▶ Written task:
Would you please copy each line of the data in which the string "งอาย" occurs?

[Opening Supplied data section]

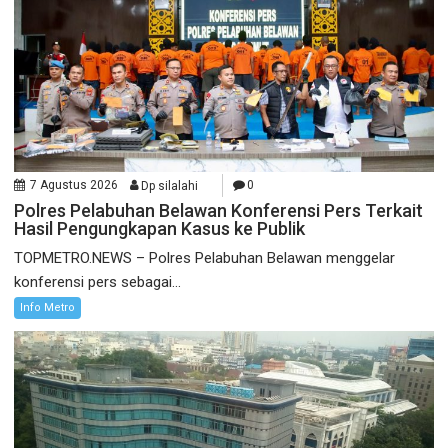
7 Agustus 2026
Dp silalahi
0
Polres Pelabuhan Belawan Konferensi Pers Terkait
Hasil Pengungkapan Kasus ke Publik
TOPMETRO.NEWS – Polres Pelabuhan Belawan menggelar
konferensi pers sebagai...
Info Metro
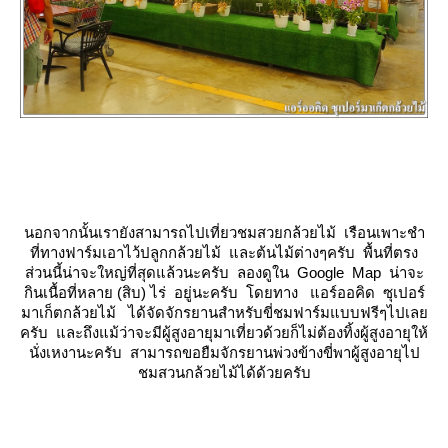
นอกจากนั้นเรายังสามารถไปเที่ยวชมสวยกล้วยไม้ เรือนเพาะชำ
ที่ทางฟาร์มเอาไว้ปลูกกล้วยไม้ และต้นไม้ต่างๆครับ พื้นที่ตรง
ส่วนนี้น่าจะใหญ่ที่สุดแล้วนะครับ ลองดูใน Google Map น่าจะ
กินเนื้อที่หลาย (สิบ) ไร่ อยู่นะครับ โดยทาง แอร์ออคิด ซุเปอร์
มาเก็ตกล้วยไม้ ได้จัดจักรยานสำหรับขี่ชมฟาร์มแบบฟรีๆไปเล
ครับ และถึงแม้ว่าจะมีผู้สูงอายุมาเที่ยวด้วยก็ไม่ต้องทิ้งผู้สูงอายุให้
นั่งเหงานะครับ สามารถขอยืมจักรยานพ่วงข้างขี่พาผู้สูงอายุไป
ชมสวนกล้วยไม้ได้ด้วยครับ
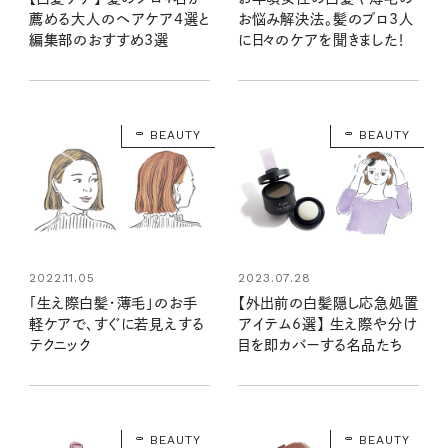
薦める大人のヘアケア4選と
お悩み解決法。髪のプロ3人
編集部のおすすめ3選
に日々のケアを聞きました！
BEAUTY
BEAUTY
2022.11.05
2023.07.28
「生え際白髪・薄毛」のお手
【外出前の白髪隠し応急処置
軽ケアで、すぐに若見えする
アイテム6選】 生え際や分け
テクニック
目を即カバーする名品たち
BEAUTY
BEAUTY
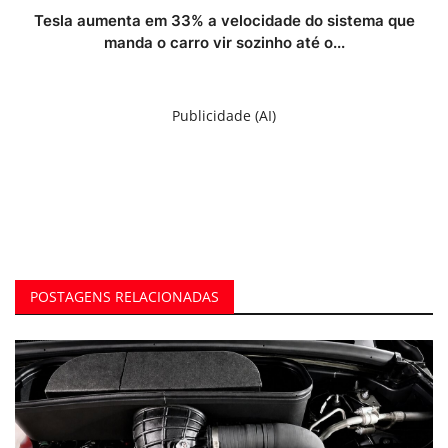
Tesla aumenta em 33% a velocidade do sistema que
manda o carro vir sozinho até o...
Publicidade (AI)
POSTAGENS RELACIONADAS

[Closing Supplied data section]

▶ Output for this task:
ครับ และถึงแม้ว่าจะมีผู้สูงอายุมาเที่ยวด้วยก็ไม่ต้องทิ้งผู้สูงอายุให้
นั่งเหงานะครับ สามารถขอยืมจักรยานพ่วงข้างขี่พาผู้สูงอายุไป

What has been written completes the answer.